I think there’s some good points in your blog post, and your title is catchy - integration isn’t an evening class but the evening class is a prerequisite for integration. If you don’t have one time for one class a week as a prerequisite you don’t have time for any other activities you’d consider “integration” instead


Asking your host country to provide you a four-day working week with a fully funded fifth day just for language study is nuts, especially for a highly-paid engineer.

>This would not be charity. It would be an investment.

Why are you unwilling to make that investment?
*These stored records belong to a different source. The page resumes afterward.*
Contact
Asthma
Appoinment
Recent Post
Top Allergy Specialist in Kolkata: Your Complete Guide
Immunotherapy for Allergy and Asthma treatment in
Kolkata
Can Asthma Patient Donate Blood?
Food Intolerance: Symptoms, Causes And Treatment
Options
Is your money situation so tight that you can't work a reduced week without the state paying for it?


This is exactly the kind of thing I'm talking about in https://news.ycombinator.com/item?id=47007145 - someone who doesn't speak the language of a country immigrates there, and then demands political rights grounded in "how long you've been here for", specifically in order to oppose attempts to limit immigration.

> trying to learn one of the most difficult languages in the world.

There's no real principled, objective way to rank languages by how difficult they are to learn, except in terms of similarity to languages the learner already knows. Finnish isn't any more difficult than English in an objective sense, you just learned one as a small child from your native community rather than as an adult foreigner.


Good. If you don't care about country enough to even learn its primary language, you should not be voting for anything.

You demand representation of government you can't even talk to or understand properly. That's insanity


I only wish other countries would implement the same policies. It seems wrong to me that someone should be able to influence the politics of a country they can't speak the language of.

Why shouldn't knowing a national language be a requirement for naturalization? After all, politics is generally conducted in (a) national language(s).

The requirement to getting a Finnish citizenship is knowing an official language, and one of them is Swedish. As far as I know, it's not one of the most difficult languages in the world.